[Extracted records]
#####

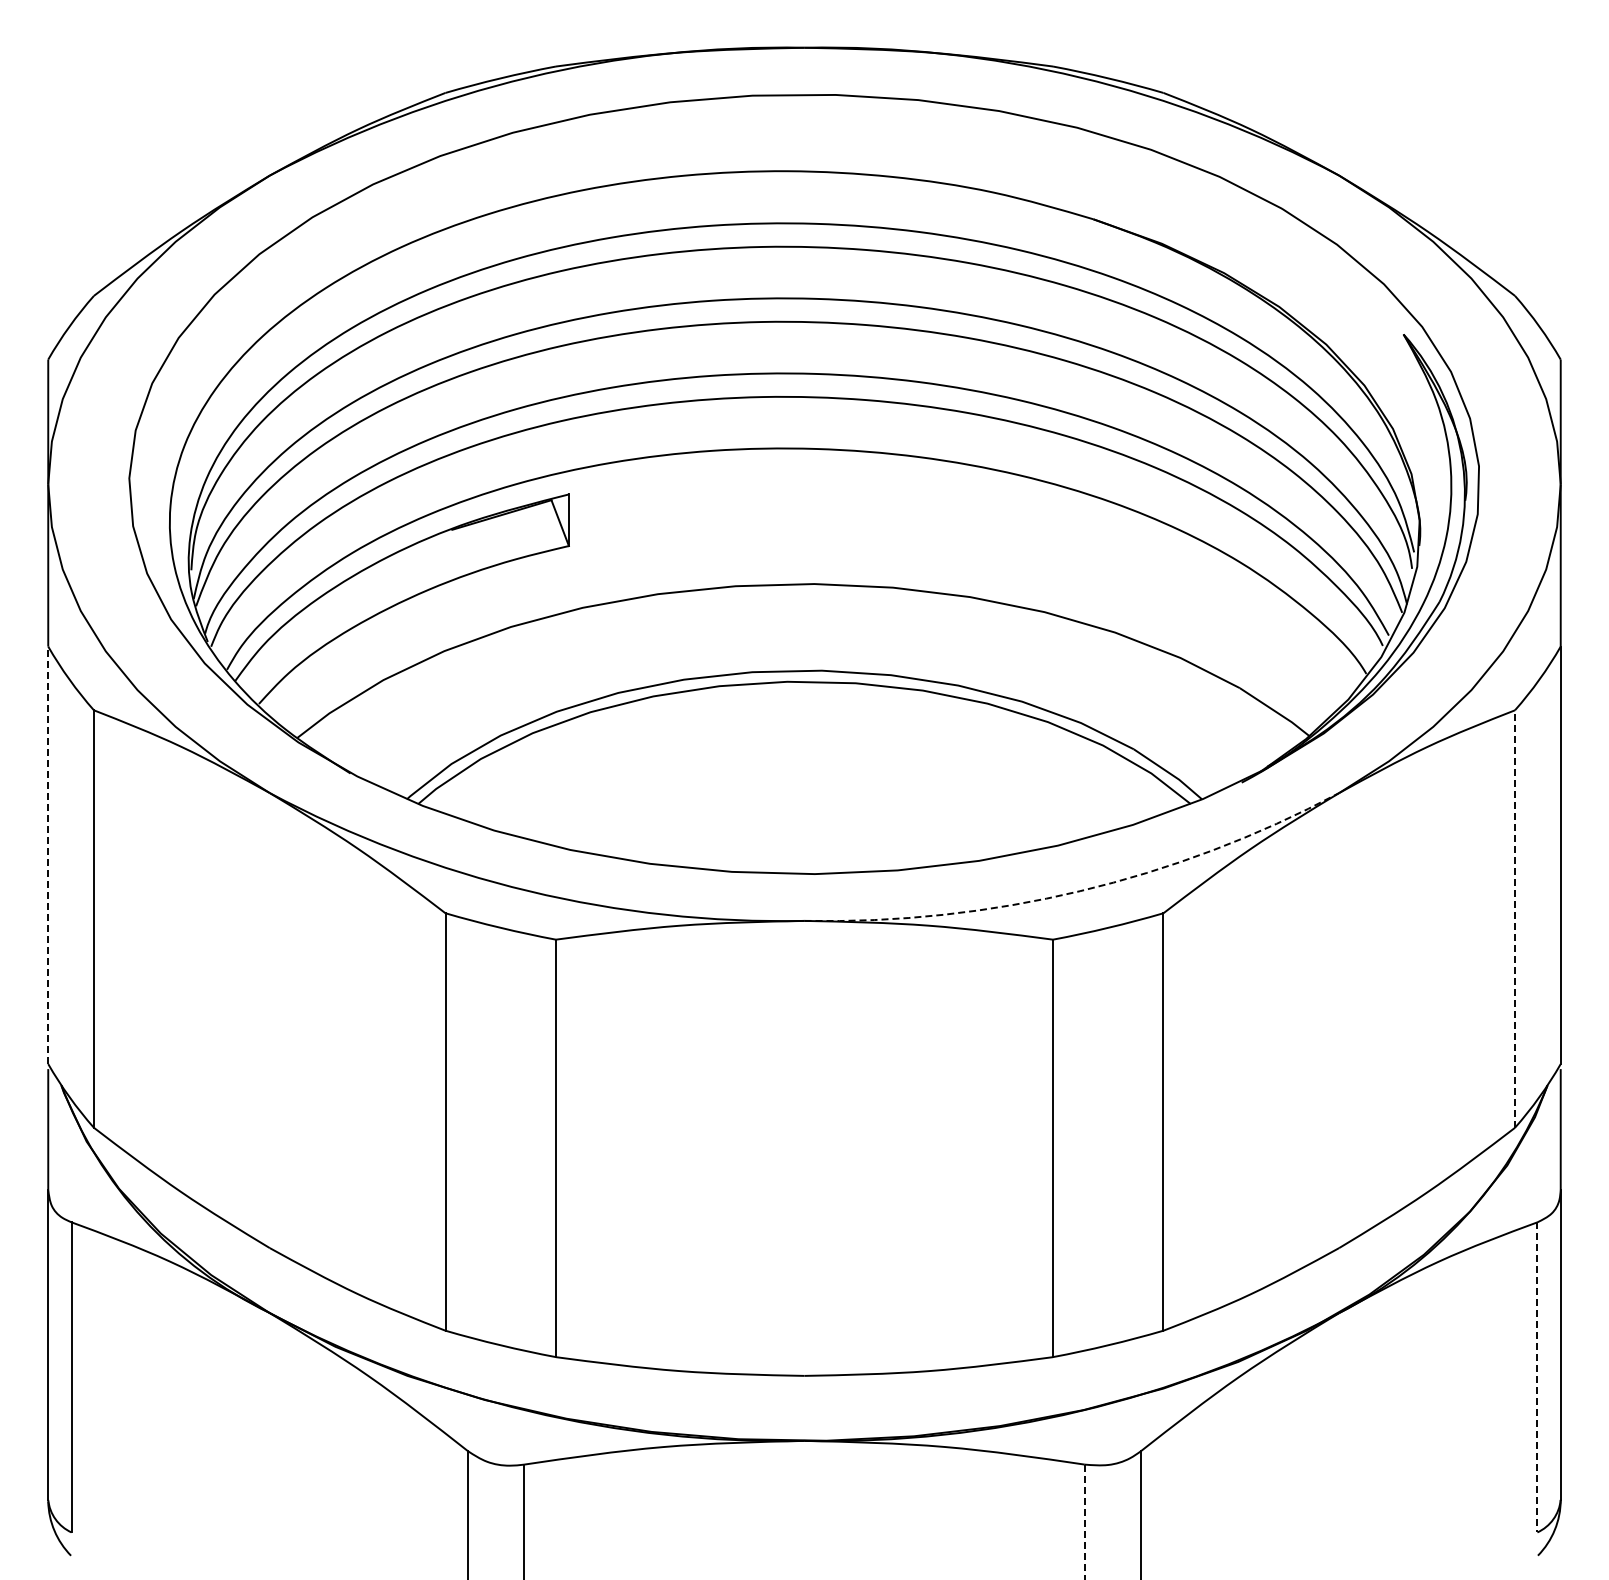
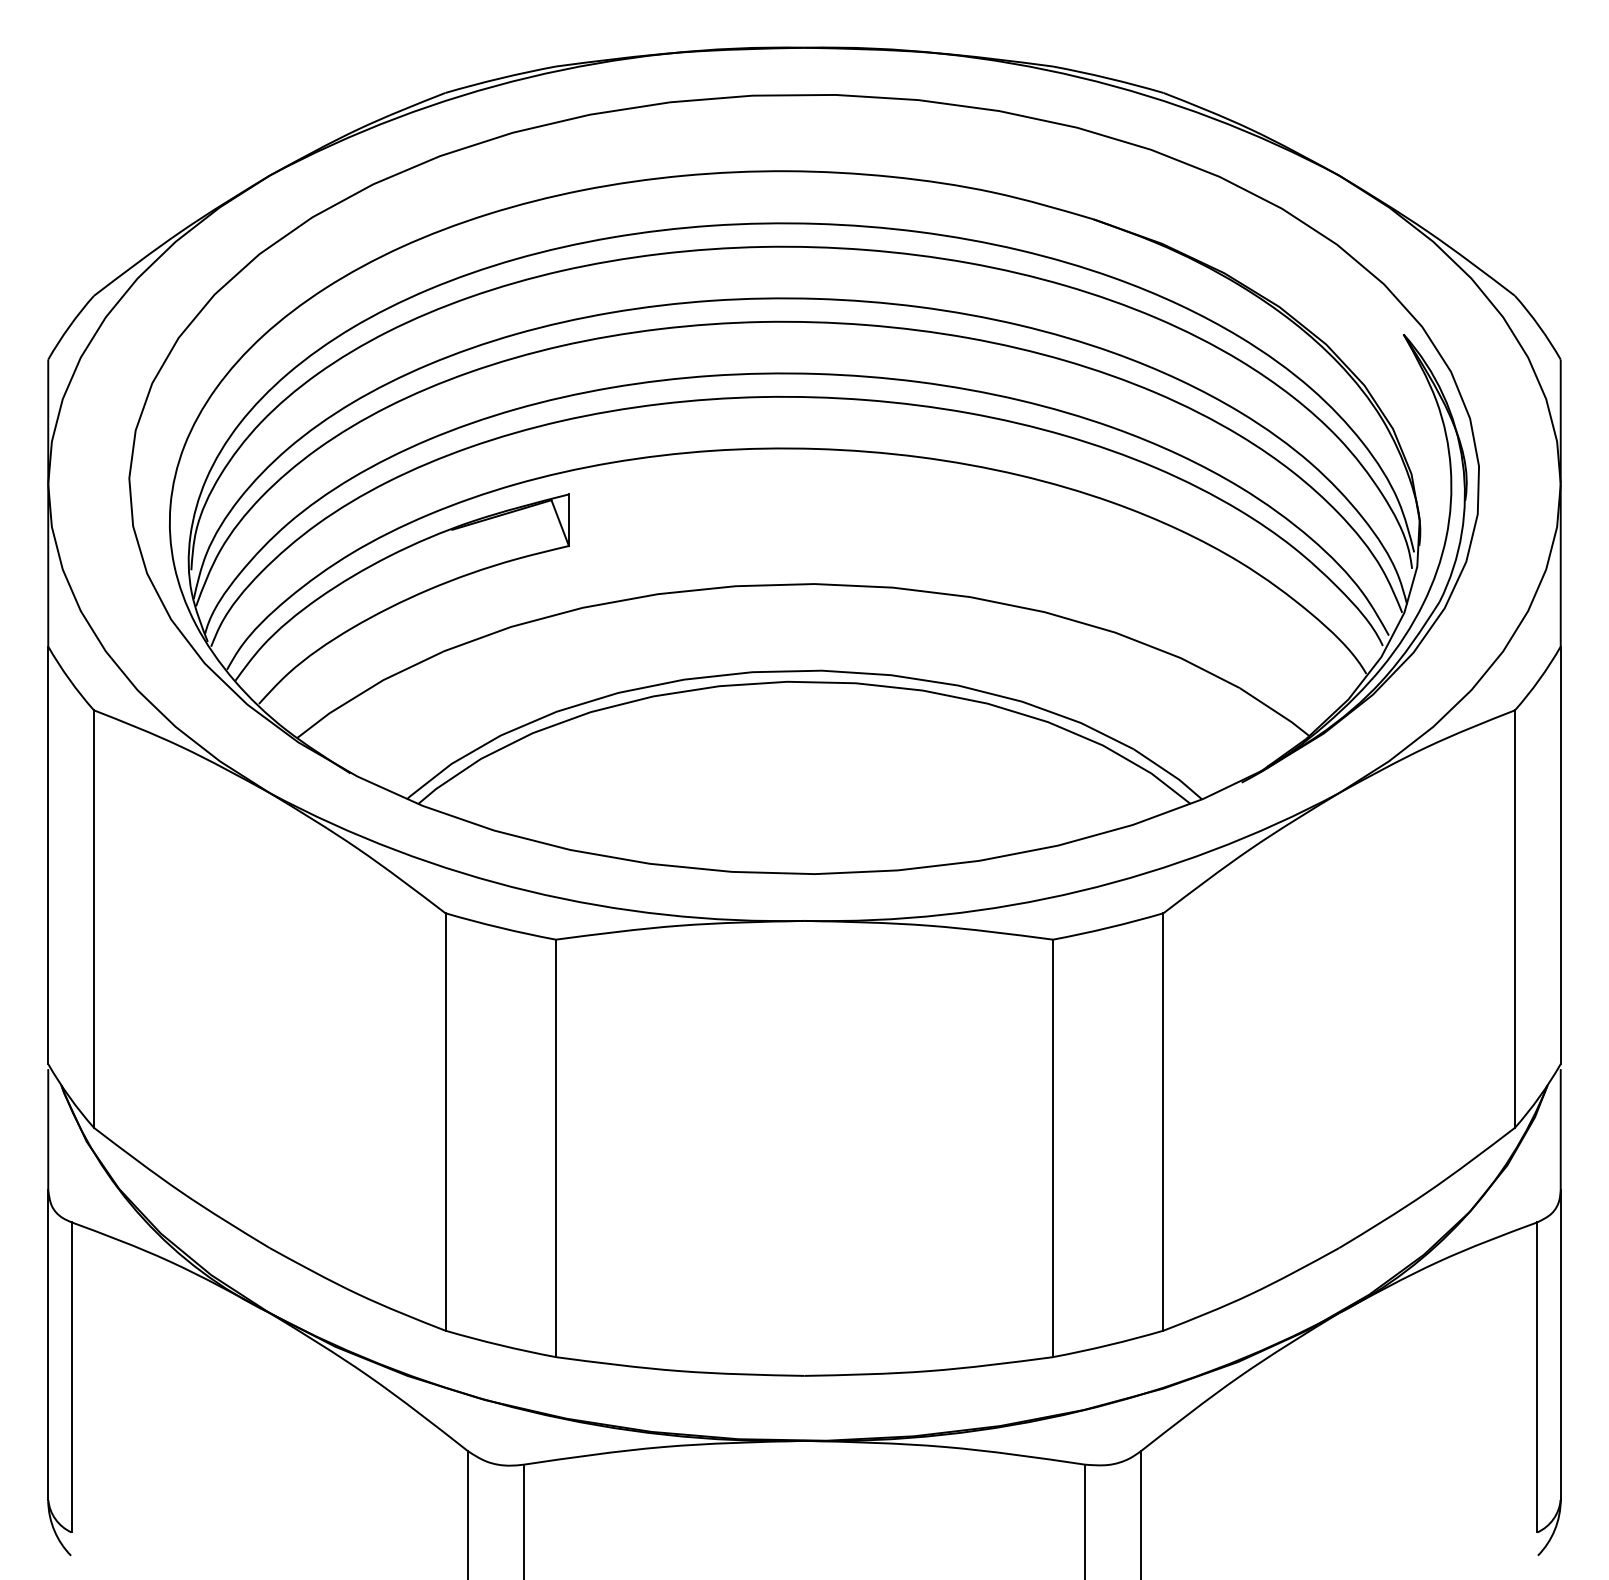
line at (48, 855): dashed -> solid
arc at (1080, 891): dashed -> solid
line at (1514, 919): dashed -> solid
line at (1537, 1377): dashed -> solid
line at (1084, 1522): dashed -> solid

#####

- _THE EXERCISE_
Retype all of the lines above word for word, leaving out the pictures.

- _WRITTEN SOLUTION_
line at (48, 855): dashed -> solid
arc at (1080, 891): dashed -> solid
line at (1514, 919): dashed -> solid
line at (1537, 1377): dashed -> solid
line at (1084, 1522): dashed -> solid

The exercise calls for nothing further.